Given records

···

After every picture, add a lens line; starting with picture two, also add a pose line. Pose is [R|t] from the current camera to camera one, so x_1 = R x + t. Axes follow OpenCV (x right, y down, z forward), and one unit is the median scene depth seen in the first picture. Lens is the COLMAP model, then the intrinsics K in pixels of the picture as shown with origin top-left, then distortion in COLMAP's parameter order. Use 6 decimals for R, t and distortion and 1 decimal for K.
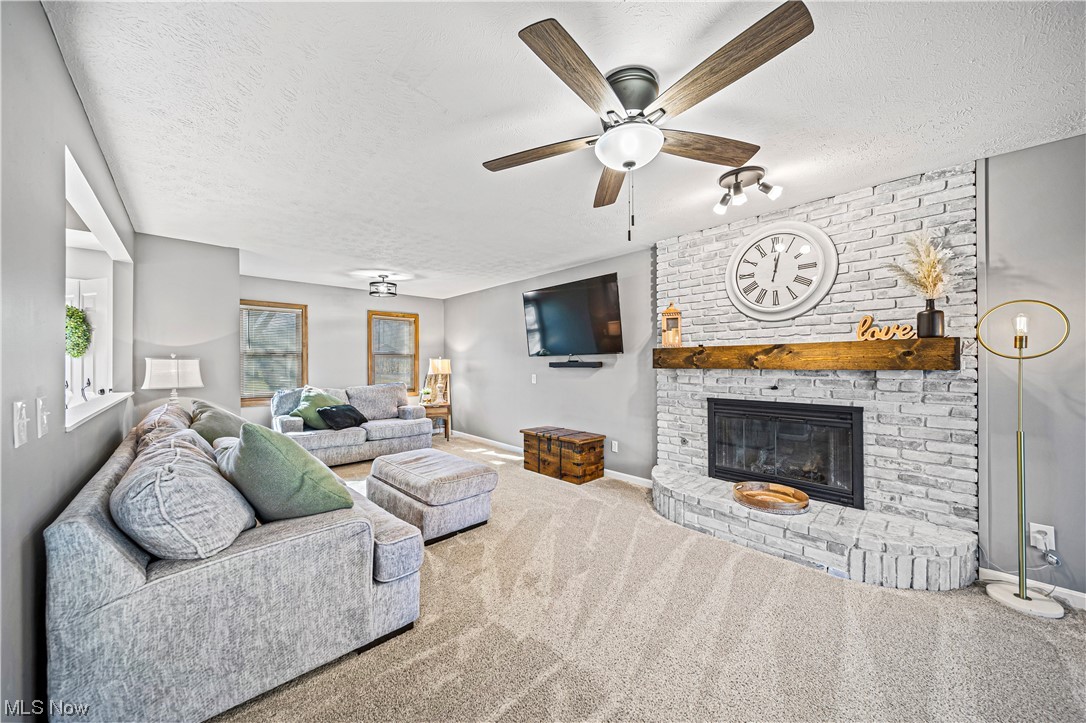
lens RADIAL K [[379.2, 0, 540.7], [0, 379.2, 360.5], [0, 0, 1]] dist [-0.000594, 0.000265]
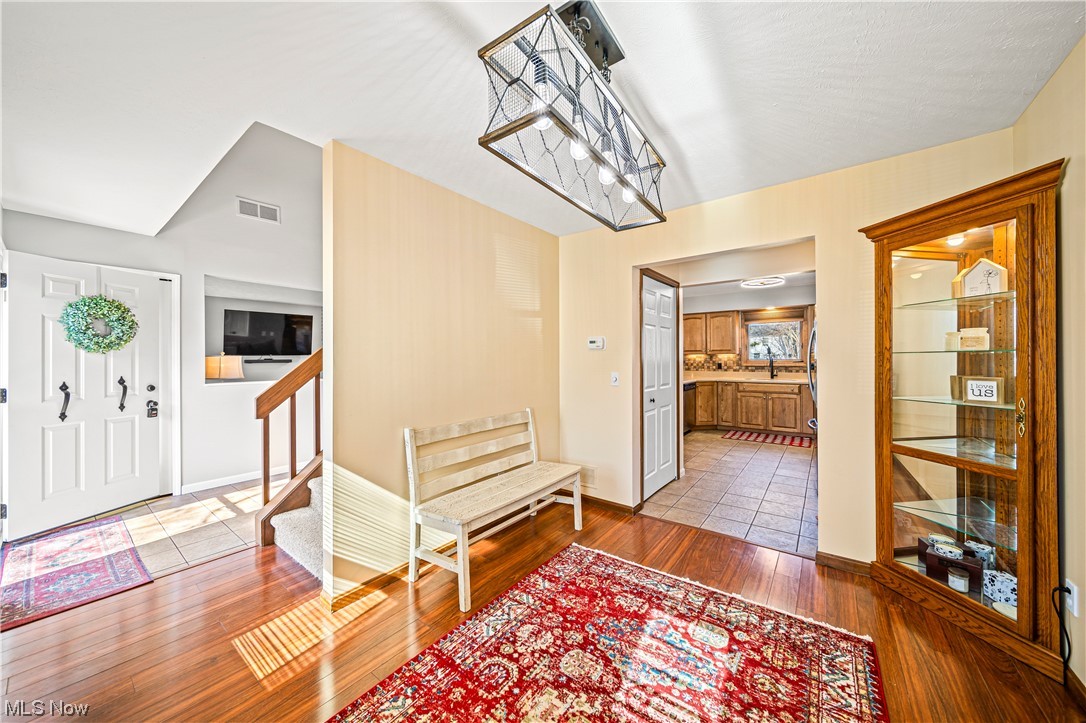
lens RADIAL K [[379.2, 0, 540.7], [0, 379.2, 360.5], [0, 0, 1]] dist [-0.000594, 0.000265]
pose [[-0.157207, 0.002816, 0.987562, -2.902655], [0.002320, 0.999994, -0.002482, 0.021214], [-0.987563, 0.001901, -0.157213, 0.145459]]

···

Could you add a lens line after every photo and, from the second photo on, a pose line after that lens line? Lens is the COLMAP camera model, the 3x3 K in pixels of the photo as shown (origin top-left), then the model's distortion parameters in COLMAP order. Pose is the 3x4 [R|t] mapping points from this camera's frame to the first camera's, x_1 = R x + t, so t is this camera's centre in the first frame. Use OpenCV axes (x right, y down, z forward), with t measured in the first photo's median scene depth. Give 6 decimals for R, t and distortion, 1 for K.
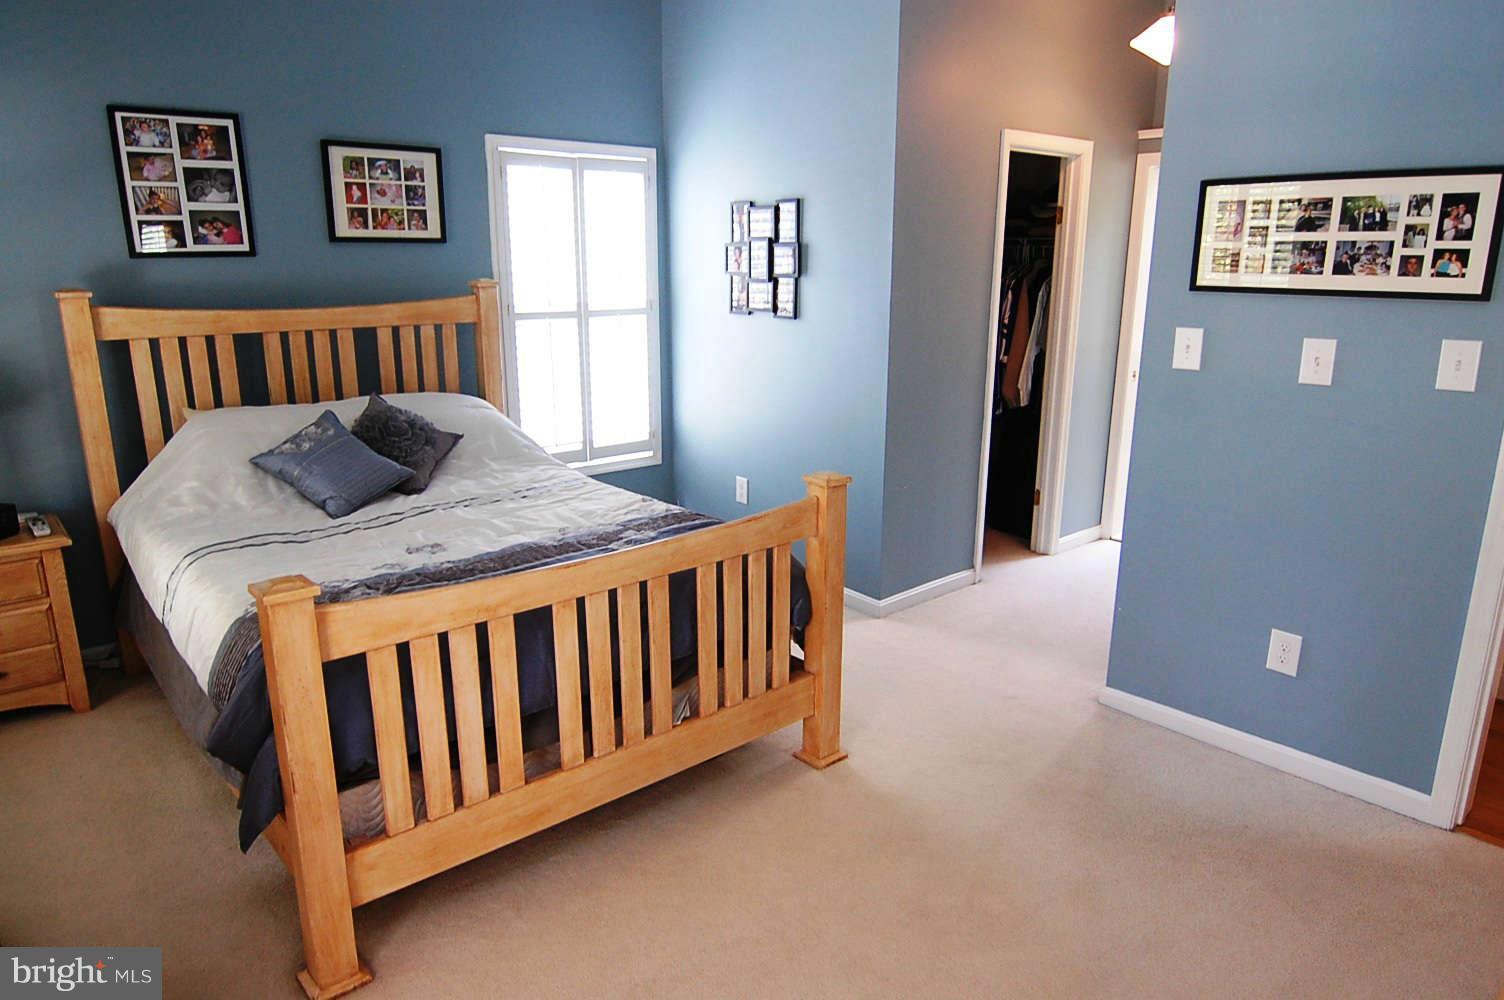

···

Task statement
Rewrite everything from "After every picture, add" down to "0.001901, -0.157213, 0.145459]]", swapping "pose line" for "extrinsics line" and leaving all else unchanged. Omit the pictures from your answer.

Reply to the task
After every picture, add a lens line; starting with picture two, also add a extrinsics line. Pose is [R|t] from the current camera to camera one, so x_1 = R x + t. Axes follow OpenCV (x right, y down, z forward), and one unit is the median scene depth seen in the first picture. Lens is the COLMAP model, then the intrinsics K in pixels of the picture as shown with origin top-left, then distortion in COLMAP's parameter order. Use 6 decimals for R, t and distortion and 1 decimal for K.
lens RADIAL K [[379.2, 0, 540.7], [0, 379.2, 360.5], [0, 0, 1]] dist [-0.000594, 0.000265]
lens RADIAL K [[379.2, 0, 540.7], [0, 379.2, 360.5], [0, 0, 1]] dist [-0.000594, 0.000265]
pose [[-0.157207, 0.002816, 0.987562, -2.902655], [0.002320, 0.999994, -0.002482, 0.021214], [-0.987563, 0.001901, -0.157213, 0.145459]]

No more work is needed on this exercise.